- _Selected excerpt_
========================================================================
In this illustrated embodiment, there is a spatial gap 210 between
the other end, an opening, of the reflector assembly 208 and an
inner surface (on the side of the light emitter 204) of a diffuser
212. Through the opening of the reflector assembly 208, light 214
from the light emitter 204 illuminates a central portion 216 on the
first surface of the diffuser 212. Through the walls of the
reflector assembly 208, light 226 from the light emitter element
204 may be reflected by a reflector 206 onto the first surface of
the diffuser 212. Through the walls of the reflector assembly 208,
light 218 from the light emitter element 204 may illuminate a
remainder portion 220 on the first surface of the diffuser 212. As
illustrated, the distance between the inner surface of the diffuser
202 and the circuit board 106 may approximately be the sum of a
length 222 of the reflector assembly 208 and the spatial gap
210.
The reflector assembly 208 may further comprise a totally
reflective wall 224. In this example embodiment, the totally
reflective wall 224 reflects a part of light 226 passed through a
part-reflective-part-transmissive wall of the reflective assembly
208 onto the inner surface of the diffuser 212. This increases
illumination on the assigned portion 216.
FIG. 2B illustrates a display system 250, according to an example
embodiment. Display system 250 comprises light source components
such as a backlight unit 252 and a light valve layer 254 (e.g., one
or more LCD panels). Light valve layer 254 may comprise an array of
pixels which are controllable to vary the amount of incident light
that is transmitted by light valve layer 254. In some embodiments a
pixel as described herein comprises individually controllable color
sub-pixels.
========================================================================
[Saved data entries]
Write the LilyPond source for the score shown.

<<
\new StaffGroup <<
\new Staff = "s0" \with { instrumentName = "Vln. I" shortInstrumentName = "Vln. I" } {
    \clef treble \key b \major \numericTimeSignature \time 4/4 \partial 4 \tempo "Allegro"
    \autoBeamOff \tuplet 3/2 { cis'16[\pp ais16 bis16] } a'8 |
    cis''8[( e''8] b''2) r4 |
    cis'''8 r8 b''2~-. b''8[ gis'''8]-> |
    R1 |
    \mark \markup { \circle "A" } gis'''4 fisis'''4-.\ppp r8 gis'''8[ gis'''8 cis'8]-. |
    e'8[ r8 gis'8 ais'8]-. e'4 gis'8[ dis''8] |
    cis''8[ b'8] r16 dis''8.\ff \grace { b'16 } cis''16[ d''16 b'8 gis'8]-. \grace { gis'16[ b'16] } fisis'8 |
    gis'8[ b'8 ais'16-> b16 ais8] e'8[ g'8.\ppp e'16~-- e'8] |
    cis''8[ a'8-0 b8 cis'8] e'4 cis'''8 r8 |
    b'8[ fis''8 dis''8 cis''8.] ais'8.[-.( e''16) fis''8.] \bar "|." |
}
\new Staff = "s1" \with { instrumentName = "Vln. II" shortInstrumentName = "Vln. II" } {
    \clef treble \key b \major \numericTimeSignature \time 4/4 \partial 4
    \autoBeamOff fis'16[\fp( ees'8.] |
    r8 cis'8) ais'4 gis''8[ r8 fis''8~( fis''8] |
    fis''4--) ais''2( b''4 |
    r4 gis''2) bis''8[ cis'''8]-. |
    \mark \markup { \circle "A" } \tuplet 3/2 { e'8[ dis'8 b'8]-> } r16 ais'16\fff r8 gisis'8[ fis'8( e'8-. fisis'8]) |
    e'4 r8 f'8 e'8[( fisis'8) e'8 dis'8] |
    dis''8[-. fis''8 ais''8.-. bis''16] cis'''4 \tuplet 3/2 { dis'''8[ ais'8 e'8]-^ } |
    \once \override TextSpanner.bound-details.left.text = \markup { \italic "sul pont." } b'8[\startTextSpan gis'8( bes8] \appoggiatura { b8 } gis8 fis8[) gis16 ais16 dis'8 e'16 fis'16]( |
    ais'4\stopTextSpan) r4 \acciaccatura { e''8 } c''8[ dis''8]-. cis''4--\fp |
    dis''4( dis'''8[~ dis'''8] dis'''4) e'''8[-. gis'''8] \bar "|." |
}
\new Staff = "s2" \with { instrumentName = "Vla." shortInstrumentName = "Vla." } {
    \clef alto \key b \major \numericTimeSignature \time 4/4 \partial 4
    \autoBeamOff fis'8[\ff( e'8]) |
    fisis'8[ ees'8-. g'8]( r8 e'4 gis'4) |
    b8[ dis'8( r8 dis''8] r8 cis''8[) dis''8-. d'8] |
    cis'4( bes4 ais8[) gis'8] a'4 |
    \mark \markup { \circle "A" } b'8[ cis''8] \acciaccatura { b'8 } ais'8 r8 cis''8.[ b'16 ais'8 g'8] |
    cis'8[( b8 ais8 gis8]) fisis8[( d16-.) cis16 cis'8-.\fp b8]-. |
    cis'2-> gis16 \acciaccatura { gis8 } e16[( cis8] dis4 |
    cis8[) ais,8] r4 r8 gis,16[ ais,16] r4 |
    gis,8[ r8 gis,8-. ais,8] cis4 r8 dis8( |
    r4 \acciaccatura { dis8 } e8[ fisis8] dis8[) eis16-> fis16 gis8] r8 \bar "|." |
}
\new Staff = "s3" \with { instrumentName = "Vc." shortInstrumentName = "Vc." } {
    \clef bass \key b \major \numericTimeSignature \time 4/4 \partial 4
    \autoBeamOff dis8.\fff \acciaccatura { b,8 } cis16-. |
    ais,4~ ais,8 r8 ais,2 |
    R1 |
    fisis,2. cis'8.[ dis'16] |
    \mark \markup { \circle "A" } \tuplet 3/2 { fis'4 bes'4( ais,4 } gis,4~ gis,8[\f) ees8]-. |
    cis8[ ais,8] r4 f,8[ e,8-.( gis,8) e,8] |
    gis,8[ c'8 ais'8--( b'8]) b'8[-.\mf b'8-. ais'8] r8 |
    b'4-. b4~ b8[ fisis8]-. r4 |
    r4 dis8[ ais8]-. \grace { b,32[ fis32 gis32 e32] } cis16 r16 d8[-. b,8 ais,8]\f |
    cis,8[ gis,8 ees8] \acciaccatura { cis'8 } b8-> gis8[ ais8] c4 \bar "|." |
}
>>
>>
========================================================================
- _Tasks to complete_
1. In the passage on the reflector assembly, what light source components does display system 250 comprise?
2. Extend the passage on the reflector assembly, picking up after its final sentence.
None of the records are used in the work that comes next.

- _Task-by-task outputs_
1. A backlight unit 252 and a light valve layer 254, such as one or more LCD panels.

2.
A light illumination layer may comprise backlight unit 252 and a
light control layer 256. Light control layer 256 is located between
backlight unit 252 and light valve layer 254. Light from backlight
unit 252 passes through light control layer 256 to reach light
valve layer 254. Light control layer has a back side 257A facing
toward backlight unit 252 and a front side 257B facing toward light
valve layer 254.
In this example embodiment, light control layer 256 comprises a
layer 256A of an enhanced specular reflector (ESR). The ESR layer
256A may comprise a multilayer dielectric film that reflects and
transmits light over substantially all visible wavelengths and at a
wide range of angles of incidence with low absorption. ESR layer
256A may comprise a highly reflective ESR film that reflects a
substantial proportion of visible light. ESR film is commercially
available from 3M Electronic Display Lighting Optical Systems
Division of St. Paul, Minn., USA under the brand name Vikuiti.TM..
An ESR layer, if standing on its own in air, may be reflective over
the entire visible spectrum regardless of the angle of
incidence.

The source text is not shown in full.